The 2020 keynote speakers will bring innovation and thought-provoking content to all attendees across Sensors, IoT, and Embedded Week! Keynotes are included in all passes.

The Boeing 737 MAX: Lessons Learned for Software Development

Tuesday, November 17 | 9:00AM

Gregory Travis, Managing Director, SUPPORWELL LLC

From airplanes and automobiles to the latest electronic devices and wearable technology, software is an increasingly important part of most products today, delivering gains in flexibility, speed-to-market, cost advantages, and features that would not be achievable in hardware alone. In fact, at the core of it many modern systems are really just networks of computers and software. But along with the exponential growth in software code has come added complexity and risk that can be difficult to manage in even some of the seemingly simplest of systems. Using the example of what went wrong with the Boeing 737 MAX, this keynote examines the engineering, cultural, and systems design/software development approaches that can lead to negative outcomes and what today’s organizations can do to build safer systems.

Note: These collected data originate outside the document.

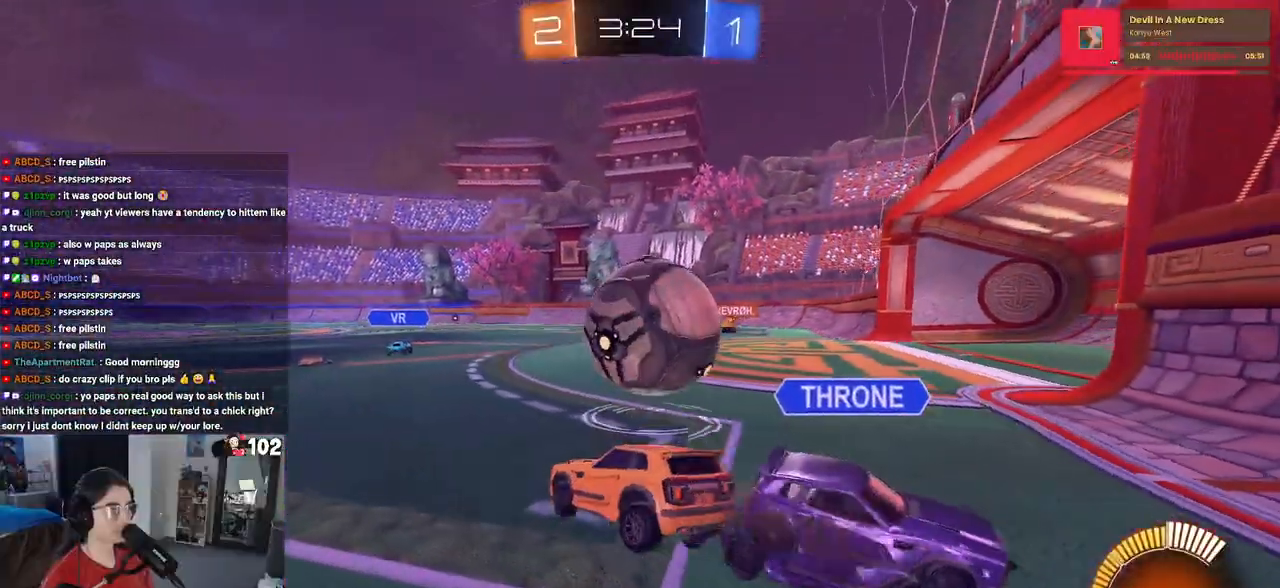
{"buttons": ["R1", "R2"], "left_stick": "center", "right_stick": "center", "events": [[183, "left_stick", "center"], [317, "left_stick", "right"], [467, "left_stick", "center"]]}
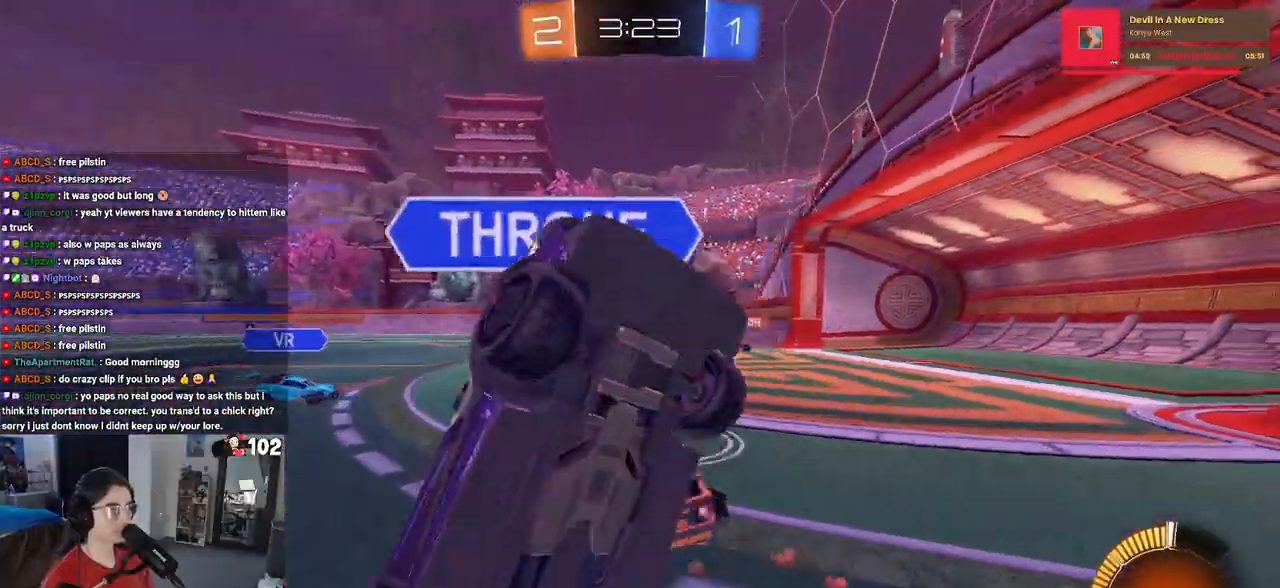
{"buttons": ["R2"], "left_stick": "down-right", "right_stick": "center", "events": [[167, "left_stick", "right"], [267, "TRIANGLE", "down"], [267, "left_stick", "center"], [367, "TRIANGLE", "up"], [417, "R1", "up"], [433, "left_stick", "down-right"]]}
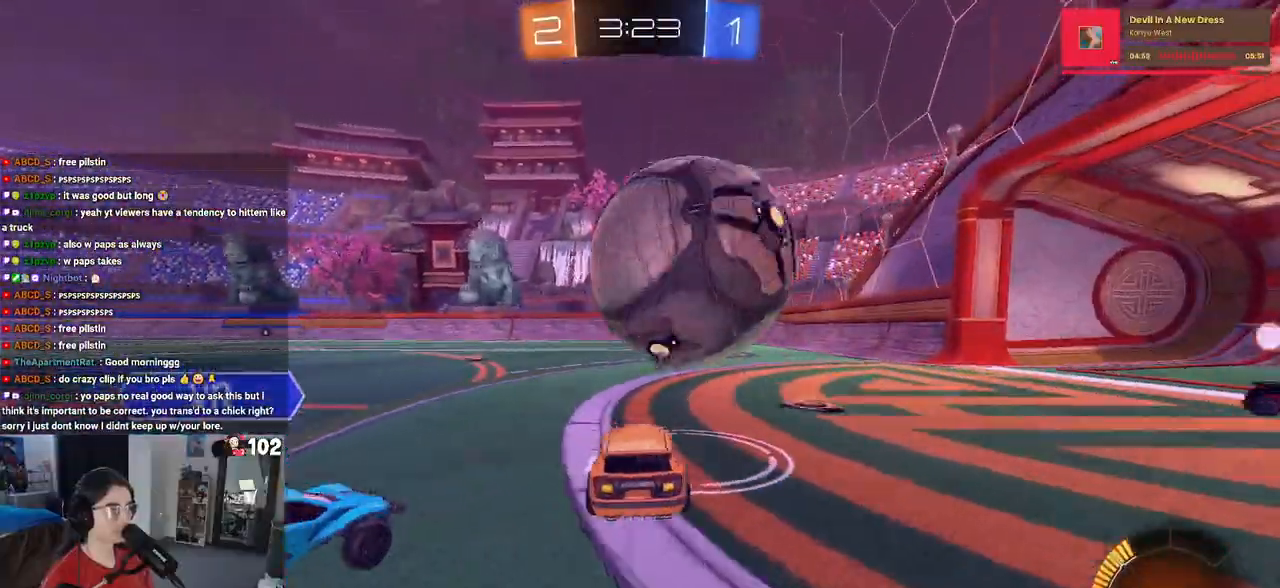
{"buttons": ["R2"], "left_stick": "center", "right_stick": "center", "events": [[67, "left_stick", "center"], [83, "R2", "up"], [117, "left_stick", "left"], [200, "R2", "down"], [417, "left_stick", "center"]]}
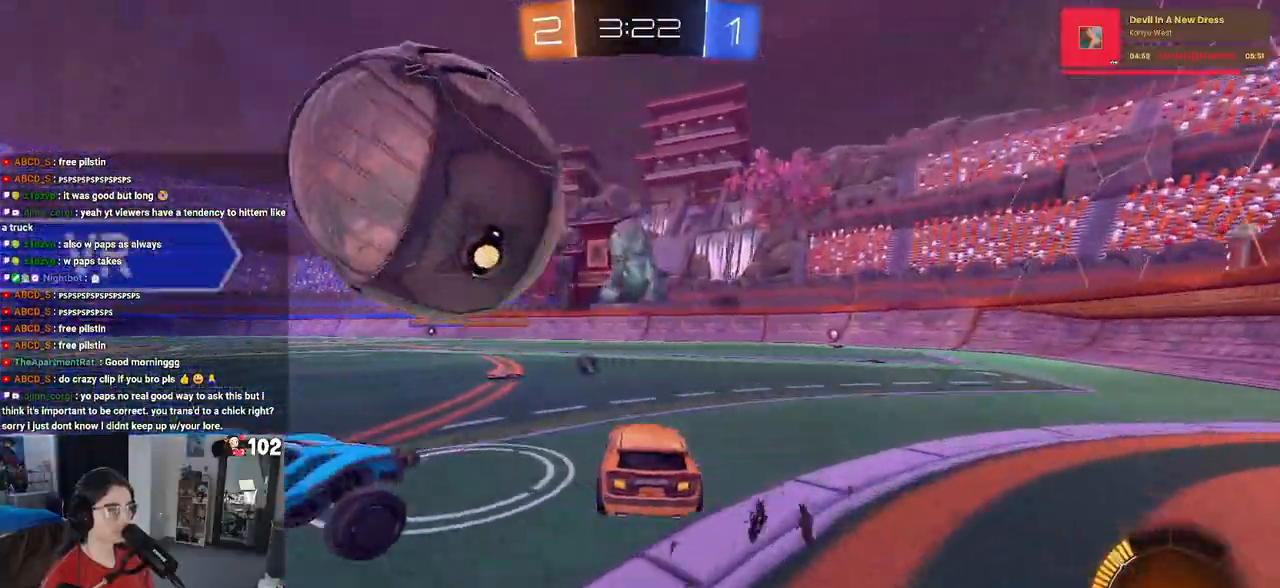
{"buttons": ["R2"], "left_stick": "center", "right_stick": "center", "events": [[50, "left_stick", "right"], [133, "left_stick", "center"], [200, "left_stick", "left"], [333, "R1", "down"], [350, "left_stick", "center"], [467, "R1", "up"]]}
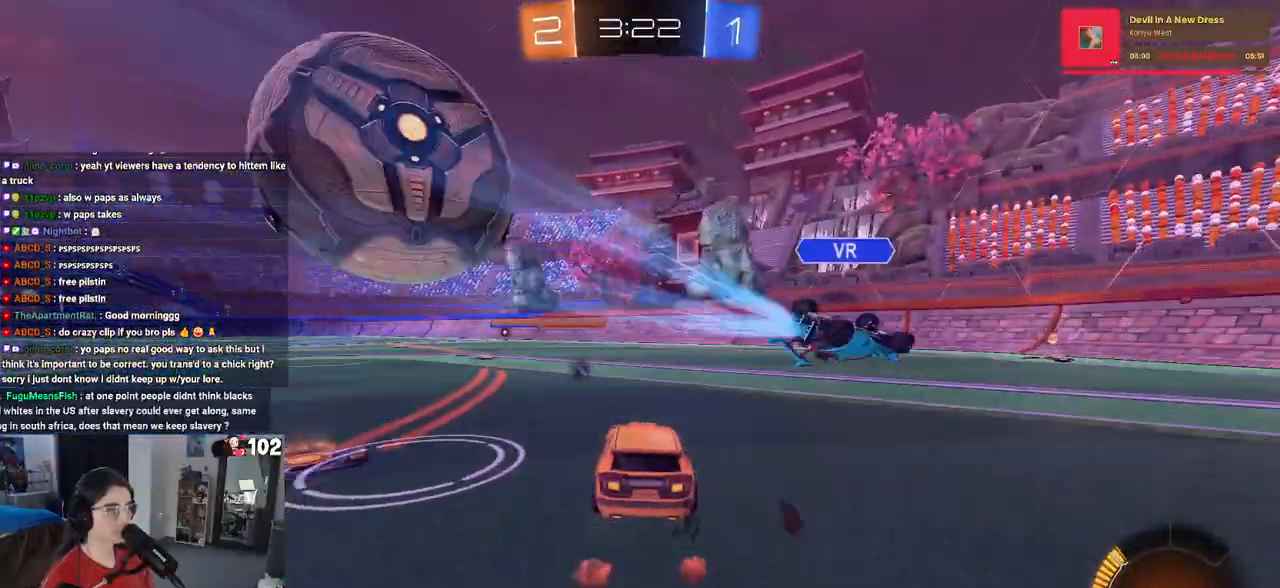
{"buttons": [], "left_stick": "left", "right_stick": "center", "events": [[217, "left_stick", "left"], [350, "R2", "up"], [383, "left_stick", "center"], [450, "left_stick", "left"]]}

From Low Earth Orbit to the Moon, Mars, and Beyond: Capabilities Needed for NASA's Human Exploration Campaign

Wednesday, November 18 | 9:00AM

Dr. Kathleen Gallagher Boggs, Exploration Capabilities Development Team Lead, NASA

This keynote presentation discusses NASA’s current exploration plans and the challenges associated with human voyages to the Moon and Mars. It describes key human spaceflight capabilities that must be advanced to enable NASA’s exploration goals, including sensors and avionics that can survive extreme environments, systems that enable crew and vehicle autonomy, and highly reliable environmental monitoring systems that require minimal maintenance. The presentation addresses the importance and application of these capabilities to deep space human spaceflight. It discusses the activities required to advance critical exploration capabilities, the means of demonstrating system performance, and implementation planning, including selection of flight test location based upon the unique environments and characteristics of the International Space Station, exploration-class vehicles, and lunar surface habitats.